You have a grid of size n x 3 and you want to paint each cell of the grid with exactly one of the three colours: RedYellow or Green while making sure that no two adjacent cells have the same colour (i.e no two cells that share vertical or horizontal sides have the same colour).

You are given n the number of rows of the grid.

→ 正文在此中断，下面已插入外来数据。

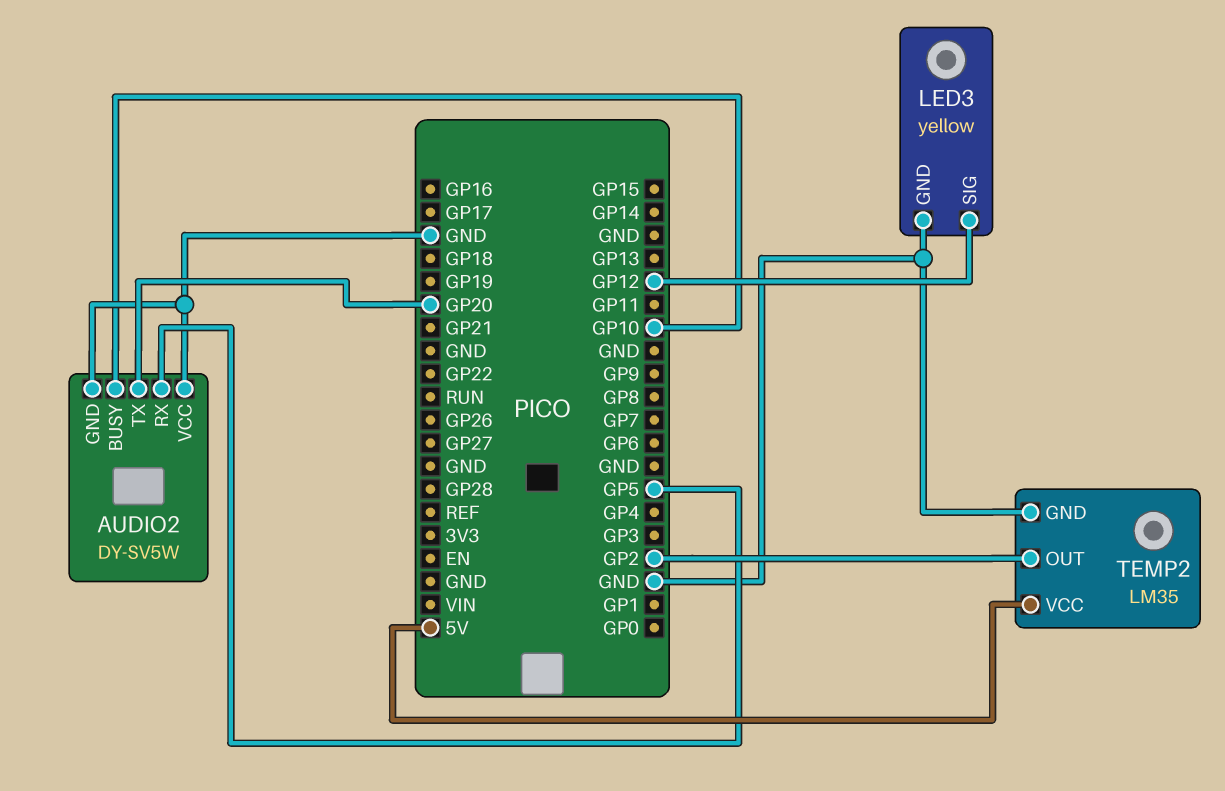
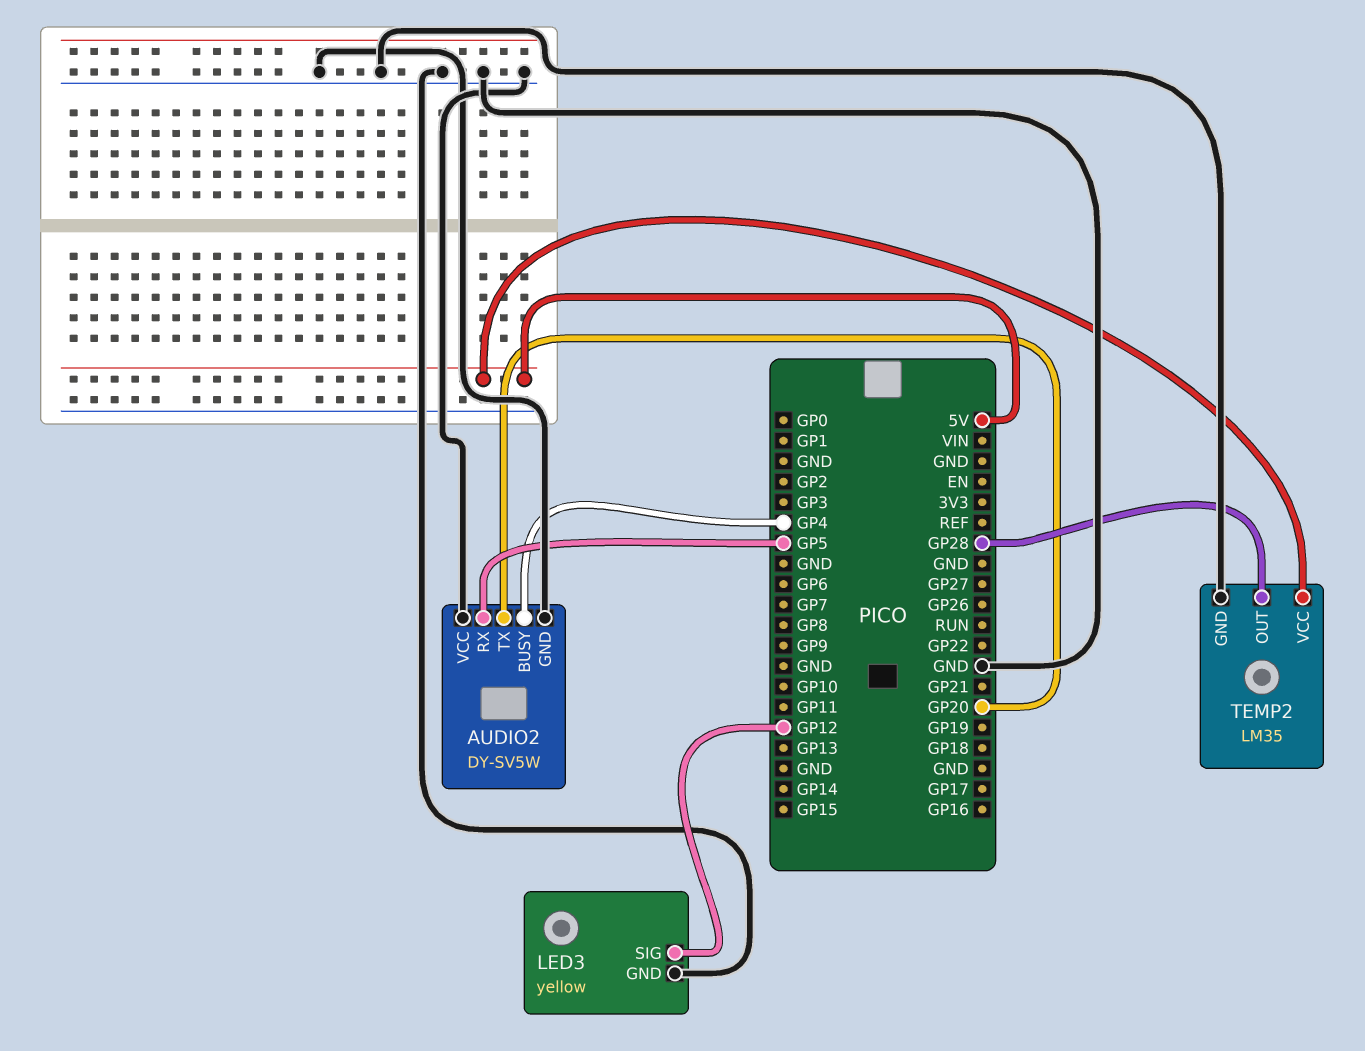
AUDIO2 pin BUSY: GP10 -> GP4
TEMP2 pin OUT: GP2 -> GP28

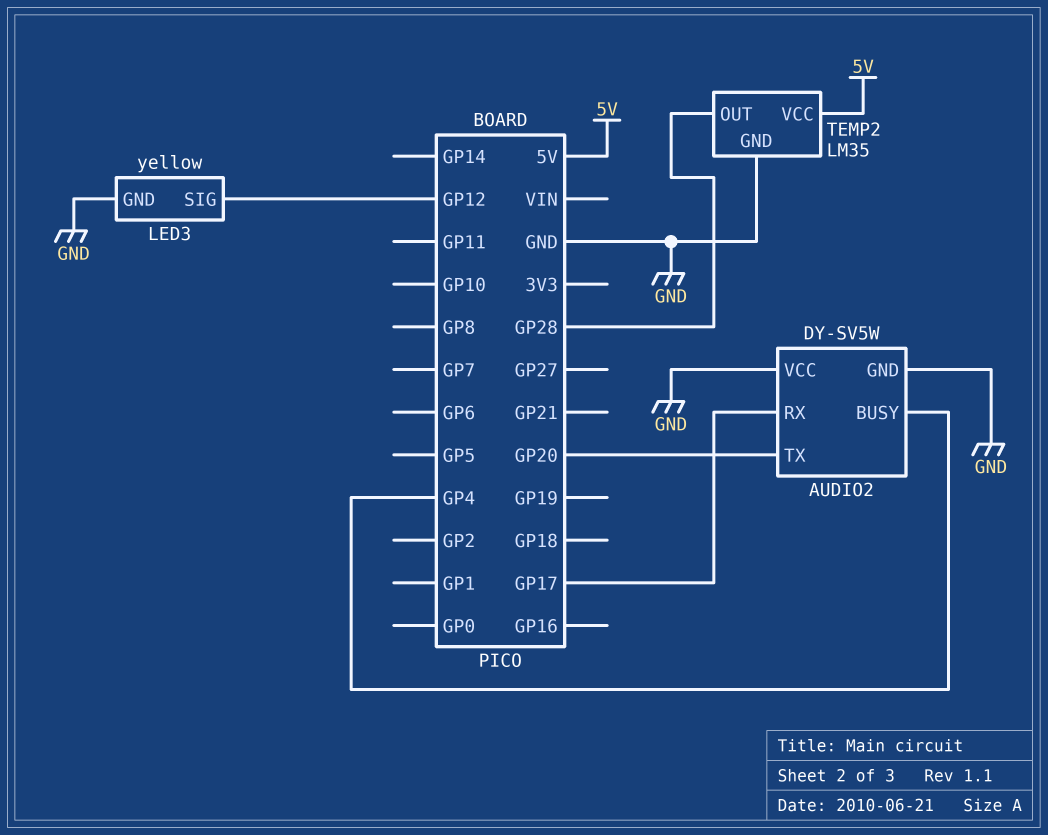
AUDIO2 pin RX: GP5 -> GP17

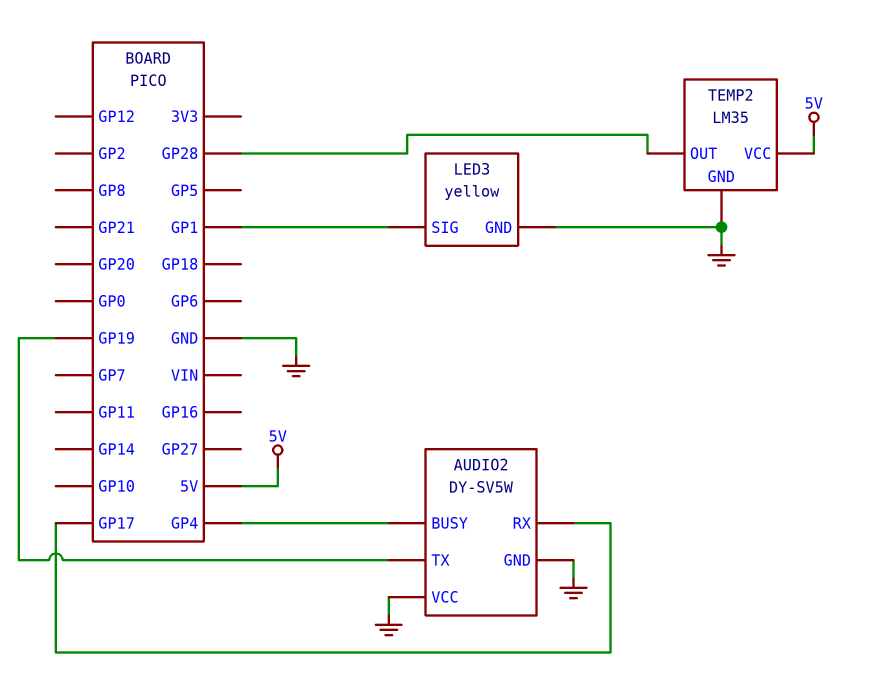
AUDIO2 pin TX: GP20 -> GP19
LED3 pin SIG: GP12 -> GP1

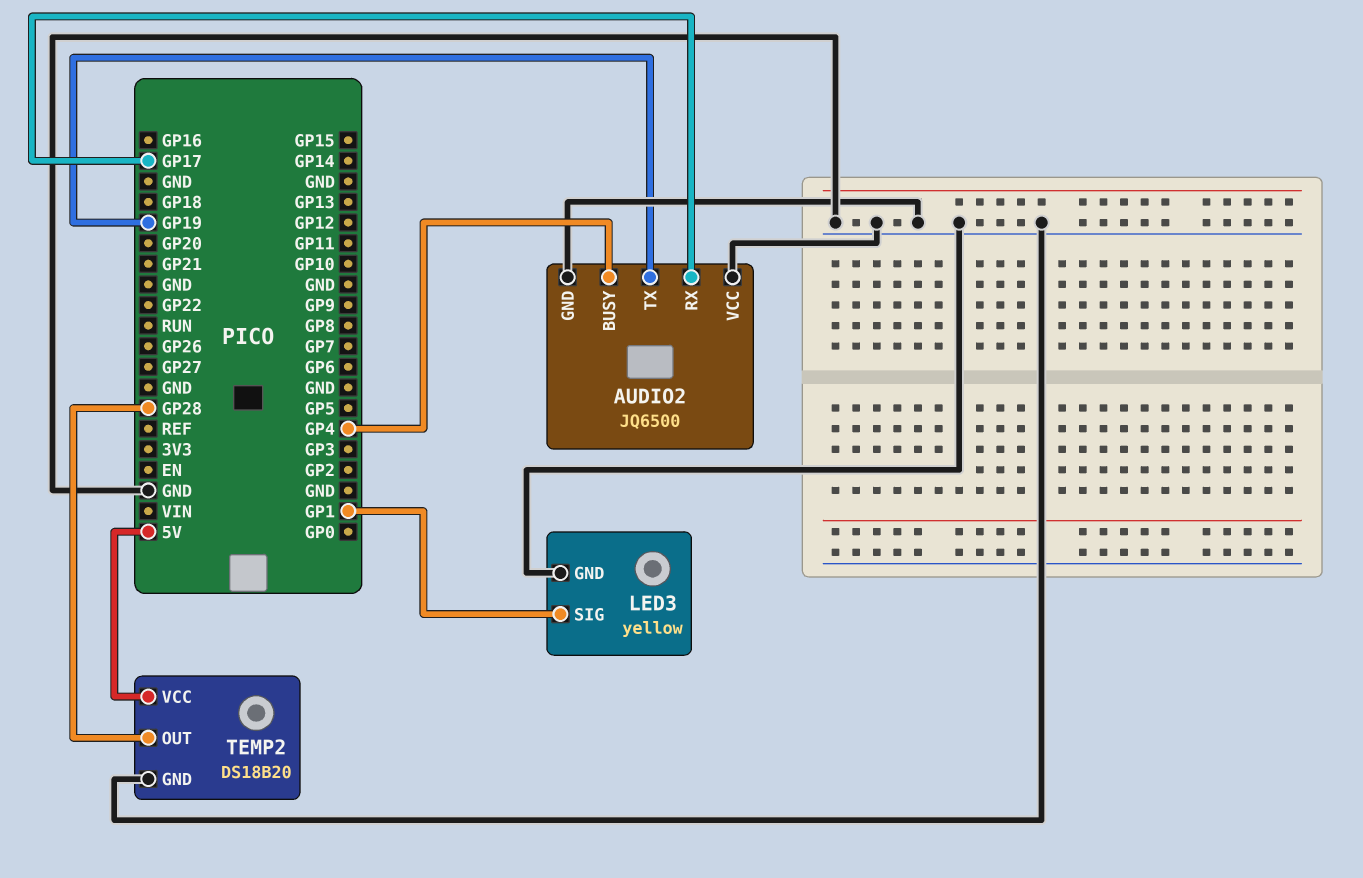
AUDIO2: DY-SV5W -> JQ6500
TEMP2: LM35 -> DS18B20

Return the number of ways you can paint this grid. As the answer may grow large, the answer must be computed modulo 10^9 + 7.

Example 1:

Input: n = 1
Output: 12
Explanation: There are 12 possible way to paint the grid as shown:

Example 2:

Input: n = 2
Output: 54

Example 3:

Input: n = 3
Output: 246

Example 4:

Input: n = 7
Output: 106494

Example 5:

Input: n = 5000
Output: 30228214

Constraints:

  • n == grid.length
  • grid[i].length == 3
  • 1 <= n <= 5000

给定3种颜色,要求涂满N*3的网格,且相邻网格的颜色不能一样,问有多少种涂法。

首先,如果只有一行的话。如果涂3种颜色,则因为3种颜色各不相同,所以有3种排列的方法,共3!=6种。如果涂2种颜色,则相同的颜色涂两边,不同的颜色涂中间,首先从3种颜色中选2种,为$C_3^2$,2种颜色决定哪个放中间有2种方法,所以也有6种涂法。

对于涂3种颜色的一行,其下一行可以涂2种颜色,有2种涂法;也可以涂3种颜色,也有2种涂法。

对于涂2种颜色的一行,其下一行可以涂2种颜色,有3种涂法;也可以涂3种颜色,有2种涂法。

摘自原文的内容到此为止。